◆ Task goal
Output every entry exactly, without any pictures.

### Material provided ###

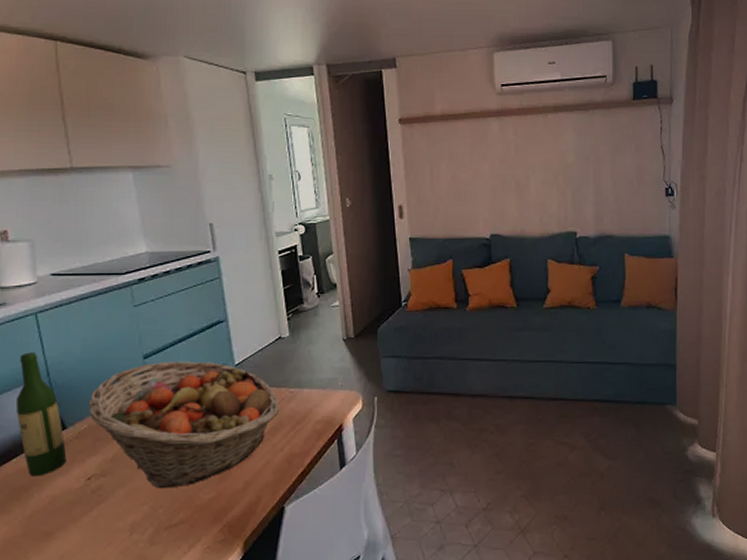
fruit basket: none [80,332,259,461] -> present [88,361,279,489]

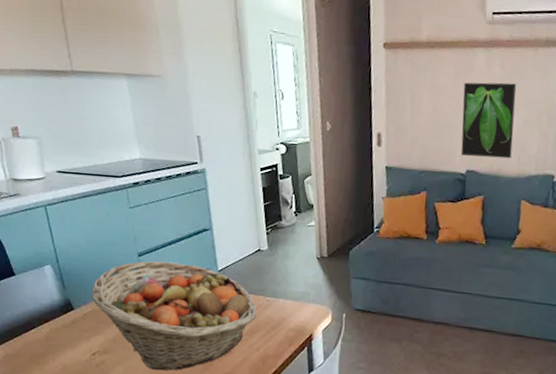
wine bottle: present [15,352,67,477] -> none [31,240,75,347]
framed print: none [480,148,533,221] -> present [460,82,517,159]

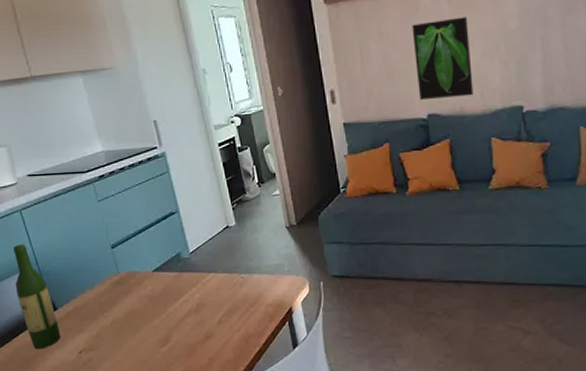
wine bottle: none [31,240,75,347] -> present [13,244,61,349]
fruit basket: present [91,260,256,371] -> none [71,250,233,362]

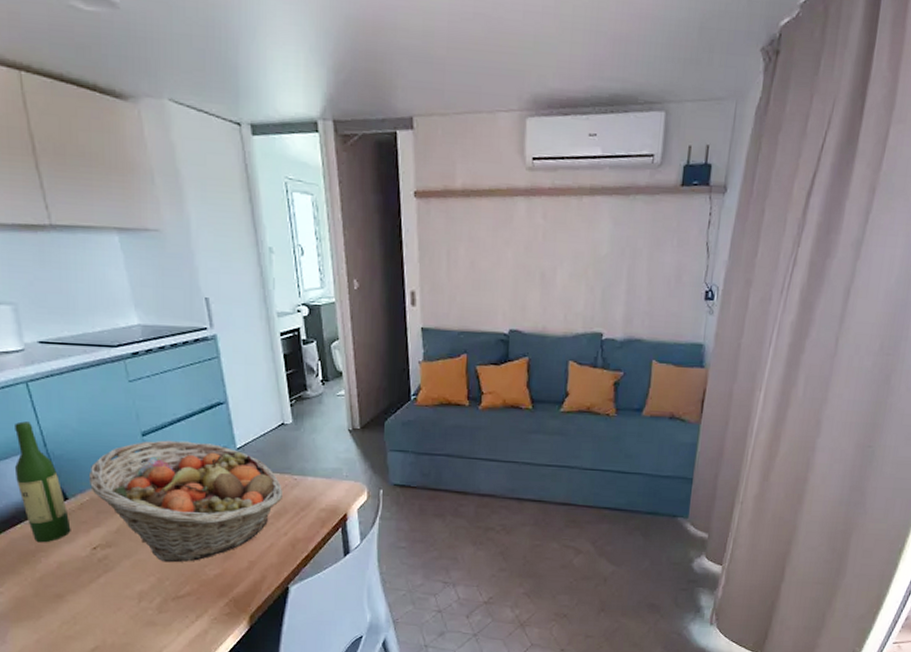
fruit basket: none [71,250,233,362] -> present [88,440,282,563]
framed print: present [412,17,474,101] -> none [502,234,561,317]

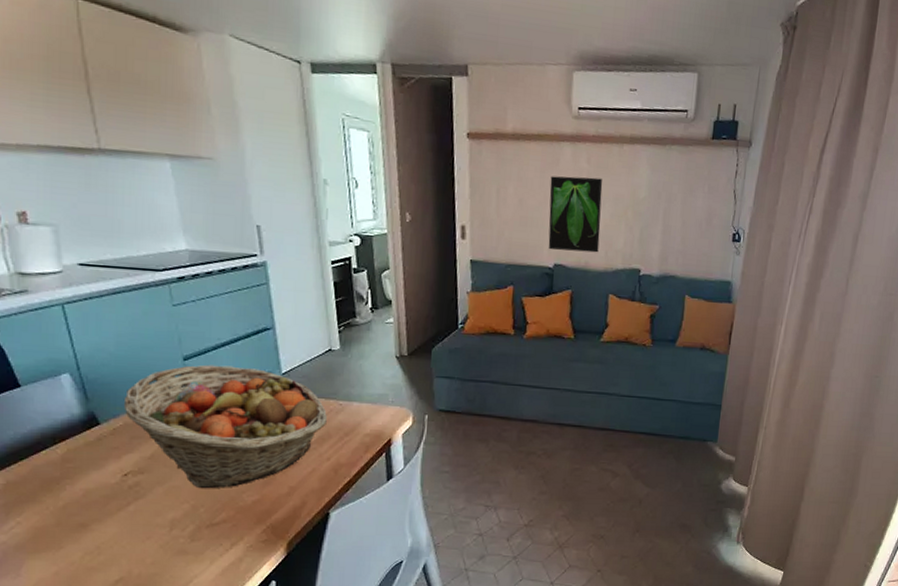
wine bottle: present [14,421,71,543] -> none [43,344,101,470]
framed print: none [502,234,561,317] -> present [548,176,603,253]

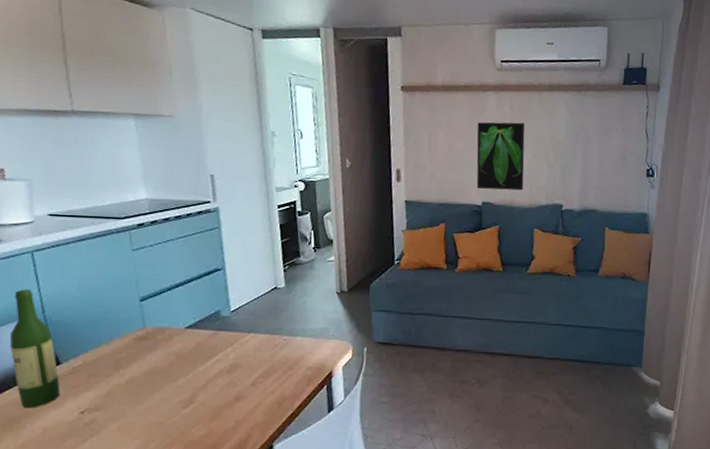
wine bottle: none [43,344,101,470] -> present [9,289,60,409]
fruit basket: present [123,364,327,489] -> none [83,305,272,425]

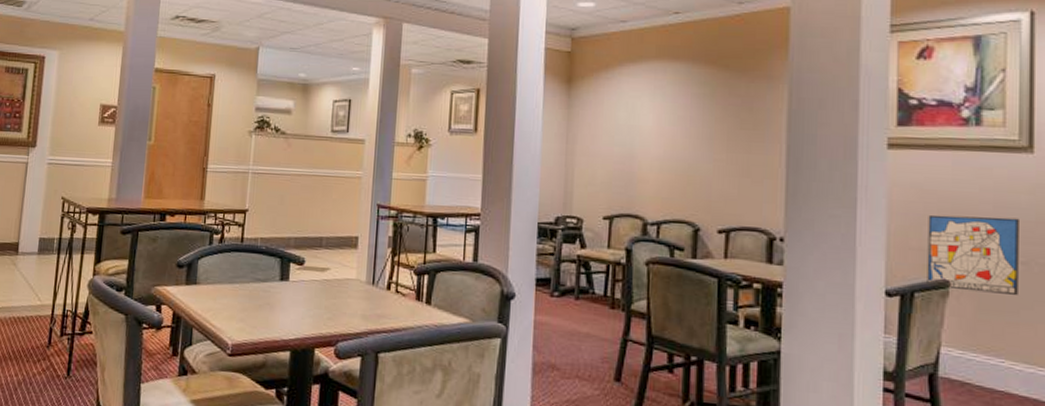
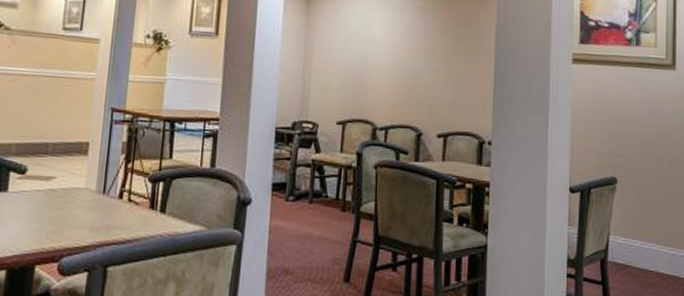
wall art: present [927,215,1019,295] -> none [600,121,666,189]

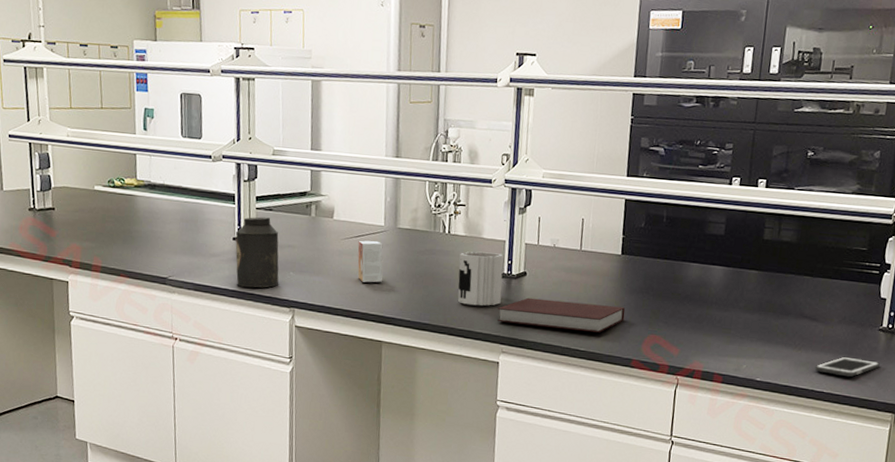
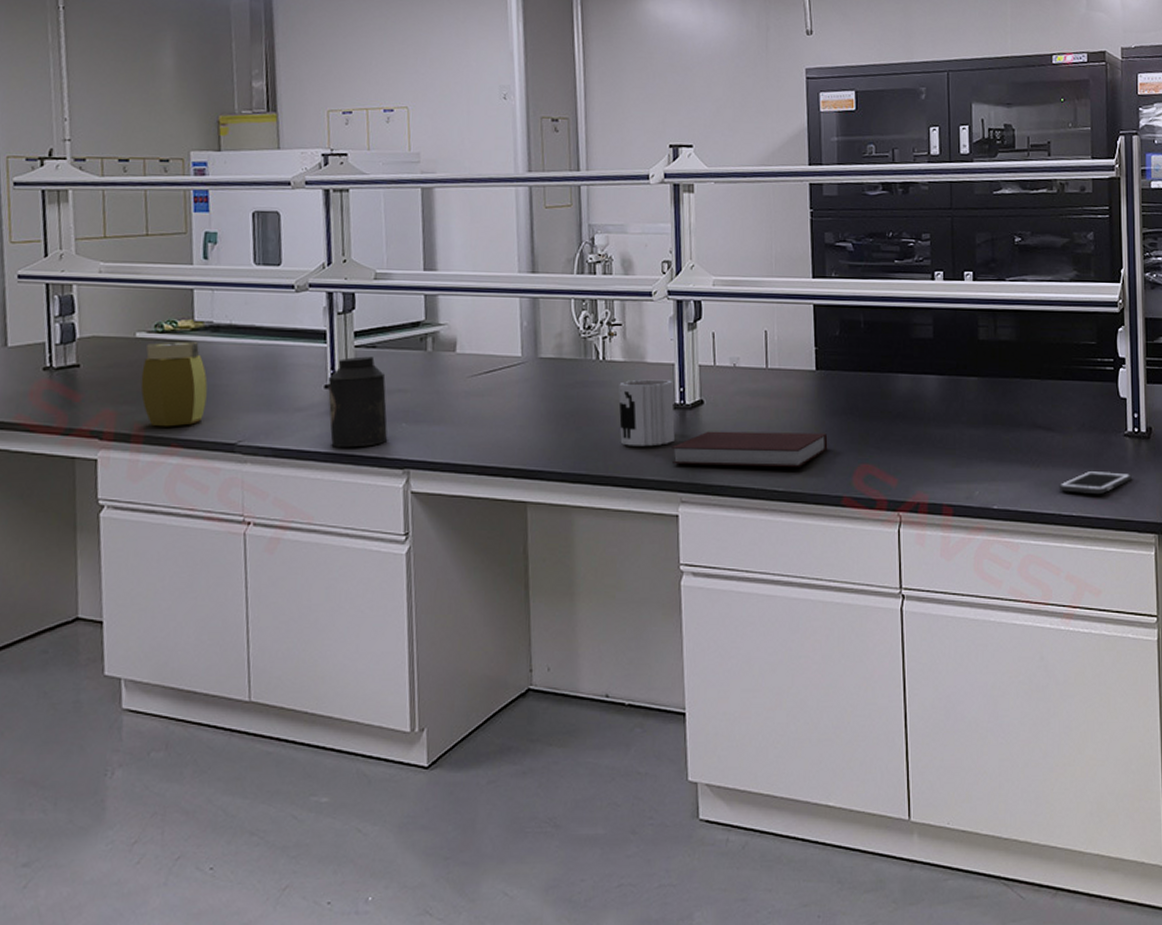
jar: none [98,195,147,261] -> present [140,341,208,427]
small box: present [358,240,383,283] -> none [489,375,523,429]

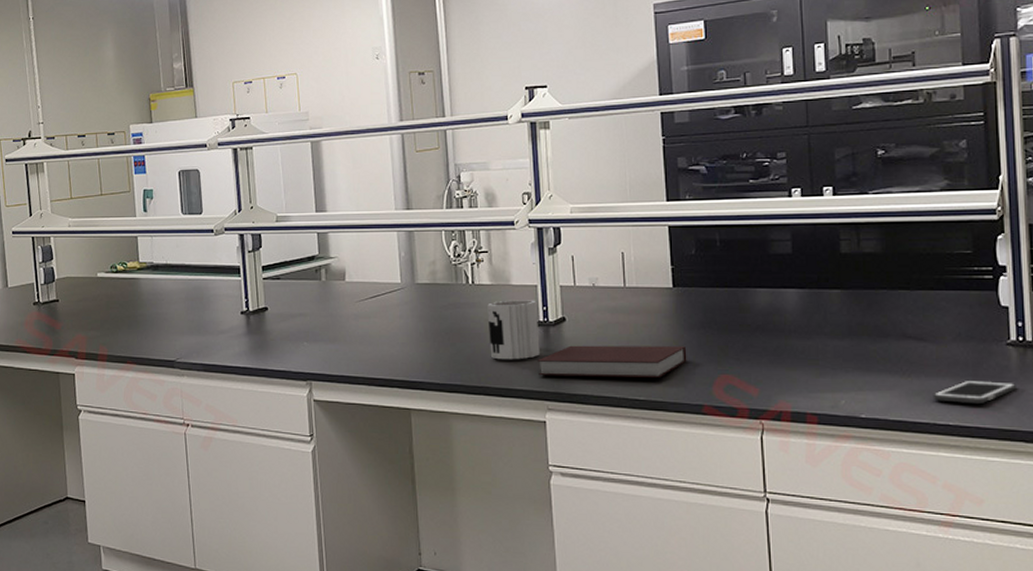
jar: present [140,341,208,427] -> none [103,279,152,348]
canister: present [327,356,388,448] -> none [243,287,293,363]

###

◆ Answer section
fruit basket: none [80,332,259,461] -> present [88,361,279,489]

wine bottle: present [15,352,67,477] -> none [31,240,75,347]
framed print: none [480,148,533,221] -> present [460,82,517,159]

wine bottle: none [31,240,75,347] -> present [13,244,61,349]
fruit basket: present [91,260,256,371] -> none [71,250,233,362]

fruit basket: none [71,250,233,362] -> present [88,440,282,563]
framed print: present [412,17,474,101] -> none [502,234,561,317]

wine bottle: present [14,421,71,543] -> none [43,344,101,470]
framed print: none [502,234,561,317] -> present [548,176,603,253]

wine bottle: none [43,344,101,470] -> present [9,289,60,409]
fruit basket: present [123,364,327,489] -> none [83,305,272,425]

wall art: present [927,215,1019,295] -> none [600,121,666,189]

jar: none [98,195,147,261] -> present [140,341,208,427]
small box: present [358,240,383,283] -> none [489,375,523,429]

jar: present [140,341,208,427] -> none [103,279,152,348]
canister: present [327,356,388,448] -> none [243,287,293,363]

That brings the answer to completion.